We take freedom of speech and First Amendment issues very seriously, and we understand your concerns.
We believe that this is not a question of censorship. There are plenty of other people on the right who share Coulter’s values and views but understand the value of civility and respect.
Ann Coulter is free to spew her vile and hateful speech but as a community we are also free to exercise our collective power. And when Coulter defends herself on Fox News by saying “‘faggot’ isn’t offensive to gays,” it is our responsibility to make sure she, and those who carry her columns, understand that we know otherwise. “Faggot” is a loaded word — a word that too often is used as a weapon to demean and wound our community.
If she had made a racist or anti-Semitic remark, there would not have even been a question of whether a newspaper should continue carrying her columns. We must speak out in order to move the “F word” into that same column of universally understood hate speech.
Thank you again for contacting us and if you have any other questions please do not hesitate to contact me directly.
Now here’s my reply:
I hate to belabor the point–well, really two points–but it’s important to note that Coulter’s comment did not appear in her column, but rather in a speech. Surely there’s a First Amendment issue involved when one is punished for one’s views, no matter how reprehensible, by being deprived of earning a livelihood in another forum.

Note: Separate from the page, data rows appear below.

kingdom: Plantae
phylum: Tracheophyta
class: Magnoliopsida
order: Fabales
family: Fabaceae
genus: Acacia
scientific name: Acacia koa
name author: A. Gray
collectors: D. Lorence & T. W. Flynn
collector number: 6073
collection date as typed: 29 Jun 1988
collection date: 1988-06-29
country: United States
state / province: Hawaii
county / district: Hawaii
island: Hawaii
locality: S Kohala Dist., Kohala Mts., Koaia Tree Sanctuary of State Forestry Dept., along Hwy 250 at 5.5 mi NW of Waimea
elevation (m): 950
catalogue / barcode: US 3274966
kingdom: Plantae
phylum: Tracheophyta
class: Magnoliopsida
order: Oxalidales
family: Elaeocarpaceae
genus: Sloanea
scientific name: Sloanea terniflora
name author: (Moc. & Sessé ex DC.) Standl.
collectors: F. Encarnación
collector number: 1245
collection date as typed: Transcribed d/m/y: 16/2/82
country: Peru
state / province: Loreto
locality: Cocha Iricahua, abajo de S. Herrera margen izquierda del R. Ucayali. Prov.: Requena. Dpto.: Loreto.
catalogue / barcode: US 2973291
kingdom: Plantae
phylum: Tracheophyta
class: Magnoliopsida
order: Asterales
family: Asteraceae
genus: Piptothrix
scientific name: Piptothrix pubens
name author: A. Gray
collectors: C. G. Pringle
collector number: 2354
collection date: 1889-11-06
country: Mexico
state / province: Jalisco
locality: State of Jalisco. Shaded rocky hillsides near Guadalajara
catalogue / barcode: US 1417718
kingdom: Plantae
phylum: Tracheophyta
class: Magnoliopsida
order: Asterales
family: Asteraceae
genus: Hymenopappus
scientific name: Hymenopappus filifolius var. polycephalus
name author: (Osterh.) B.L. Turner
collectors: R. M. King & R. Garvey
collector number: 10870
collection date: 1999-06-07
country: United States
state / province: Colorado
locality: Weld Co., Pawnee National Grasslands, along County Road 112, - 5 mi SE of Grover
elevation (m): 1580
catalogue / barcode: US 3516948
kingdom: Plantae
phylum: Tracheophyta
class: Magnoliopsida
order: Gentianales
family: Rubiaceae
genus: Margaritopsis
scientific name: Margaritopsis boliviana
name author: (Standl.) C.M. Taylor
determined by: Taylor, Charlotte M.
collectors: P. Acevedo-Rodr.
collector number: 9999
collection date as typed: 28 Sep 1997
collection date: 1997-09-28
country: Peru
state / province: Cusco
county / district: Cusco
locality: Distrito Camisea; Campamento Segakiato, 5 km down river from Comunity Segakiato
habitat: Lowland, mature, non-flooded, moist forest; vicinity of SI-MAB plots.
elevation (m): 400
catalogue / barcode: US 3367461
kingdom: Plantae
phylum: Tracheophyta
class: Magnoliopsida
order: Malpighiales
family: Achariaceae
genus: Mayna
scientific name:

If I own a restaurant, for example, should I fire a waiter after I learn he is a neo-Nazi skinhead? Even neo-Nazi skinheads are entitled to pay their rent, as long as they don’t spew their political beliefs at my customers, other waiters or myself. To believe otherwise is to advocate economic censorship. To say otherwise is to embrace the sophistic statement that one is free to say whatever one pleases as long as one is willing to accept starvation as a result.
You are mistaken when you write: “If she had made a racist or anti-Semitic remark, there would not have even been a question of whether a newspaper should continue carrying her columns.” Coulter has in fact made numerous racist comments in her column, including her use of the derogatory slur “raghead” to refer to Muslims. It is a tribute to the Muslim-American community that they did not try to counter her bigotry in this respect with a call for censorship–one that only would have served to strengthen her.
I agree with you that “faggot” is not a word that elevates civilized debate. Its use epitomizes not only homophobia in the most literal sense, but the anti-intellectual strain that keeps America from being as good a nation as it could be. But it’s only a word—and no word should prompt us to go down the road that leads to any form of censorship or would-be censorship.
There are more constructive ways for political progressives to flex their muscle. When gays and lesbians in Columbus, Ohio had trouble convincing local bar owners to open their doors to a “gay night” a few years back, they wrote “gay money” on their paper money and spent it locally. When “gay money” began turning up in the till, bar owners realized they were ignoring a potential source of income at their own detriment.
Anyway, Ann Coulter is not the enemy. The “mainstream” Republicans who embrace her as their attack dog, such as presidential candidate Mitt Romney who introduced her at CPAC, are those who are truly keeping us back.